*TASK DIRECTIONS*.
In the entries below, count each line holding the word "trying". Answer with the total alone.

--------------------

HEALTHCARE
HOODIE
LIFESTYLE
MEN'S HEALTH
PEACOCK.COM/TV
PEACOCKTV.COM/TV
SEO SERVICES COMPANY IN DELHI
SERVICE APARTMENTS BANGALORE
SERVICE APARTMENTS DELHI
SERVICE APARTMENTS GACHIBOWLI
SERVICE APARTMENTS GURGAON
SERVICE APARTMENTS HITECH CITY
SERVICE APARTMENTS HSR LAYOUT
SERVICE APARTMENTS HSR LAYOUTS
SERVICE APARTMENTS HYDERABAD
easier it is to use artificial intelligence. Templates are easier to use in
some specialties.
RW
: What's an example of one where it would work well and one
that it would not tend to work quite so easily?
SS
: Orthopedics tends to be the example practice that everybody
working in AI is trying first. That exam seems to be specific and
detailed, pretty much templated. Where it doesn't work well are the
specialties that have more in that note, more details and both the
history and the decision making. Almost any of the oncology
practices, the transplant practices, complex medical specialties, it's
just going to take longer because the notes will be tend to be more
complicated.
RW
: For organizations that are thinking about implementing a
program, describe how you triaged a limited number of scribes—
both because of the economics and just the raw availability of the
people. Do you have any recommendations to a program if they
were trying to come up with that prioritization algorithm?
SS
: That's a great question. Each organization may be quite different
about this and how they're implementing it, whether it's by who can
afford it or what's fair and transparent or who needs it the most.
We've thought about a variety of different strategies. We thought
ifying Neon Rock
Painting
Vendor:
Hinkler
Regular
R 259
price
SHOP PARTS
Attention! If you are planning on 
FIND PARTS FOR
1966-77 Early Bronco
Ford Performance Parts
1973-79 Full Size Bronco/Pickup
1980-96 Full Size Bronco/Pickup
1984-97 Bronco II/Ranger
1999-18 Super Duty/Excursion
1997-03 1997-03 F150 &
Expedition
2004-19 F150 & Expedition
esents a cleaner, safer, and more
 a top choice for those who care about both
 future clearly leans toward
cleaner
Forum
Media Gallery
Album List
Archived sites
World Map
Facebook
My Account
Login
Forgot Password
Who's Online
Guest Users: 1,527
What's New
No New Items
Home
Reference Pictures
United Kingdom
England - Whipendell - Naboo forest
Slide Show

--------------------

*RESULT*.
2